### JOB ITEM
Copy all of the entries below line for line, without changing anything, and leave the pictures out.

### MATERIAL TO PROCESS
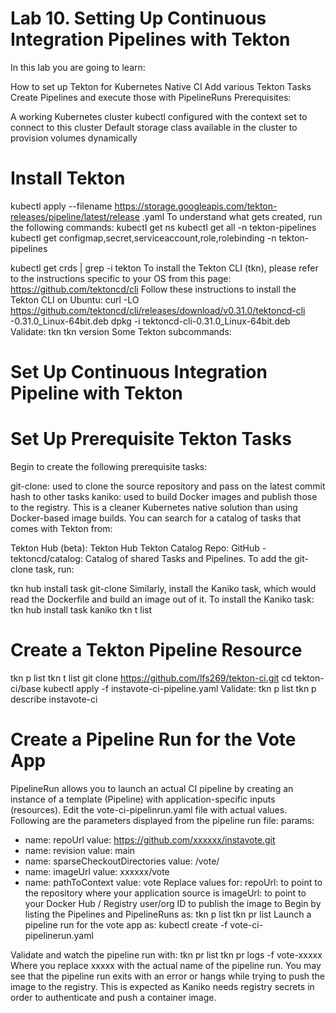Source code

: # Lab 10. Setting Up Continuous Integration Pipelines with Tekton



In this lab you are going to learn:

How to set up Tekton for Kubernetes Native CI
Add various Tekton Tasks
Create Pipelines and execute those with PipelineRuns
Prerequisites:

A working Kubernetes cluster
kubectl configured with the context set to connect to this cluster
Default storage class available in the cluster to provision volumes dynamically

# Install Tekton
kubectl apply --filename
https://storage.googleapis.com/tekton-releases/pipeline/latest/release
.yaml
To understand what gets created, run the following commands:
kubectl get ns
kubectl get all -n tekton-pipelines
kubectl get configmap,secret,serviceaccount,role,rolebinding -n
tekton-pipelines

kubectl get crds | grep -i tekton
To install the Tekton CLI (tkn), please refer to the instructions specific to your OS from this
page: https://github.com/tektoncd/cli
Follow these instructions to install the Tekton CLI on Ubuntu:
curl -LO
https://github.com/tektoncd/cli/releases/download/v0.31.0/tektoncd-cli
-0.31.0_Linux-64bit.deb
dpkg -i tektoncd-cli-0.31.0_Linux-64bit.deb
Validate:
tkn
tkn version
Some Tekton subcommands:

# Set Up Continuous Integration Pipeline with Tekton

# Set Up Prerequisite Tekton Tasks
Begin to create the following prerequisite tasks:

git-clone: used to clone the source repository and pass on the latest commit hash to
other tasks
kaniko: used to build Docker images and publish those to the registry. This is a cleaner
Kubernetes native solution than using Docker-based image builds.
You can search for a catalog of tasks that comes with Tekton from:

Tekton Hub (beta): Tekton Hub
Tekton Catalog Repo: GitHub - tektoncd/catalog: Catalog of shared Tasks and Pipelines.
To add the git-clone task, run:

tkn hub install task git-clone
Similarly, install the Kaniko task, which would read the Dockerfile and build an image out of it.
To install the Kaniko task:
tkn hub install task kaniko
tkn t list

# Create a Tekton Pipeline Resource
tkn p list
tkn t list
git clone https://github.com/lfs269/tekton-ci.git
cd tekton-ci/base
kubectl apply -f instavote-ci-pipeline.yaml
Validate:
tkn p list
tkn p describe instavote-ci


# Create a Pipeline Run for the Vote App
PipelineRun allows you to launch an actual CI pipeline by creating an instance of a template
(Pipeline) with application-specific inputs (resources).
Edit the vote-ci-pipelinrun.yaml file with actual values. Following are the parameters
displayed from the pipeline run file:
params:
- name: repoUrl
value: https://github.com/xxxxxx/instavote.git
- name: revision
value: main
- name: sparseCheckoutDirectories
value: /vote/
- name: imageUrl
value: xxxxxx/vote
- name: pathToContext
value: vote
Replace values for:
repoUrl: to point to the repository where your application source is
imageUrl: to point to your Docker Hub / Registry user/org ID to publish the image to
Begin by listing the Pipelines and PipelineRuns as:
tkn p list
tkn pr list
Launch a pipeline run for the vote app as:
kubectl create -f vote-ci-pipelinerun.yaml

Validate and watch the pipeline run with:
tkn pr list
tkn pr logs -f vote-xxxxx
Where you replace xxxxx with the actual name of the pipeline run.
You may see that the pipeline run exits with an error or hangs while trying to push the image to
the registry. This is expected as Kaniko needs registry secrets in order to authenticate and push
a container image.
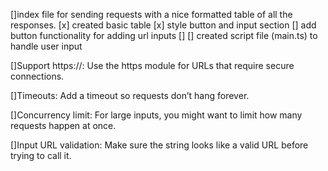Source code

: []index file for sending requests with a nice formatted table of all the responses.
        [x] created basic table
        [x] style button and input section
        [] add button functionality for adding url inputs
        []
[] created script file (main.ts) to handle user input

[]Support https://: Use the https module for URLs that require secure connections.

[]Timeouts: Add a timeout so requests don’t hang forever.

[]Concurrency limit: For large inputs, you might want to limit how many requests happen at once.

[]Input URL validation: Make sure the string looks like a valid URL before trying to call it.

### SOLUTION BELOW
Source code

: # Lab 10. Setting Up Continuous Integration Pipelines with Tekton



In this lab you are going to learn:

How to set up Tekton for Kubernetes Native CI
Add various Tekton Tasks
Create Pipelines and execute those with PipelineRuns
Prerequisites:

A working Kubernetes cluster
kubectl configured with the context set to connect to this cluster
Default storage class available in the cluster to provision volumes dynamically

# Install Tekton
kubectl apply --filename
https://storage.googleapis.com/tekton-releases/pipeline/latest/release
.yaml
To understand what gets created, run the following commands:
kubectl get ns
kubectl get all -n tekton-pipelines
kubectl get configmap,secret,serviceaccount,role,rolebinding -n
tekton-pipelines

kubectl get crds | grep -i tekton
To install the Tekton CLI (tkn), please refer to the instructions specific to your OS from this
page: https://github.com/tektoncd/cli
Follow these instructions to install the Tekton CLI on Ubuntu:
curl -LO
https://github.com/tektoncd/cli/releases/download/v0.31.0/tektoncd-cli
-0.31.0_Linux-64bit.deb
dpkg -i tektoncd-cli-0.31.0_Linux-64bit.deb
Validate:
tkn
tkn version
Some Tekton subcommands:

# Set Up Continuous Integration Pipeline with Tekton

# Set Up Prerequisite Tekton Tasks
Begin to create the following prerequisite tasks:

git-clone: used to clone the source repository and pass on the latest commit hash to
other tasks
kaniko: used to build Docker images and publish those to the registry. This is a cleaner
Kubernetes native solution than using Docker-based image builds.
You can search for a catalog of tasks that comes with Tekton from:

Tekton Hub (beta): Tekton Hub
Tekton Catalog Repo: GitHub - tektoncd/catalog: Catalog of shared Tasks and Pipelines.
To add the git-clone task, run:

tkn hub install task git-clone
Similarly, install the Kaniko task, which would read the Dockerfile and build an image out of it.
To install the Kaniko task:
tkn hub install task kaniko
tkn t list

# Create a Tekton Pipeline Resource
tkn p list
tkn t list
git clone https://github.com/lfs269/tekton-ci.git
cd tekton-ci/base
kubectl apply -f instavote-ci-pipeline.yaml
Validate:
tkn p list
tkn p describe instavote-ci


# Create a Pipeline Run for the Vote App
PipelineRun allows you to launch an actual CI pipeline by creating an instance of a template
(Pipeline) with application-specific inputs (resources).
Edit the vote-ci-pipelinrun.yaml file with actual values. Following are the parameters
displayed from the pipeline run file:
params:
- name: repoUrl
value: https://github.com/xxxxxx/instavote.git
- name: revision
value: main
- name: sparseCheckoutDirectories
value: /vote/
- name: imageUrl
value: xxxxxx/vote
- name: pathToContext
value: vote
Replace values for:
repoUrl: to point to the repository where your application source is
imageUrl: to point to your Docker Hub / Registry user/org ID to publish the image to
Begin by listing the Pipelines and PipelineRuns as:
tkn p list
tkn pr list
Launch a pipeline run for the vote app as:
kubectl create -f vote-ci-pipelinerun.yaml

Validate and watch the pipeline run with:
tkn pr list
tkn pr logs -f vote-xxxxx
Where you replace xxxxx with the actual name of the pipeline run.
You may see that the pipeline run exits with an error or hangs while trying to push the image to
the registry. This is expected as Kaniko needs registry secrets in order to authenticate and push
a container image.
Source code

: []index file for sending requests with a nice formatted table of all the responses.
        [x] created basic table
        [x] style button and input section
        [] add button functionality for adding url inputs
        []
[] created script file (main.ts) to handle user input

[]Support https://: Use the https module for URLs that require secure connections.

[]Timeouts: Add a timeout so requests don’t hang forever.

[]Concurrency limit: For large inputs, you might want to limit how many requests happen at once.

[]Input URL validation: Make sure the string looks like a valid URL before trying to call it.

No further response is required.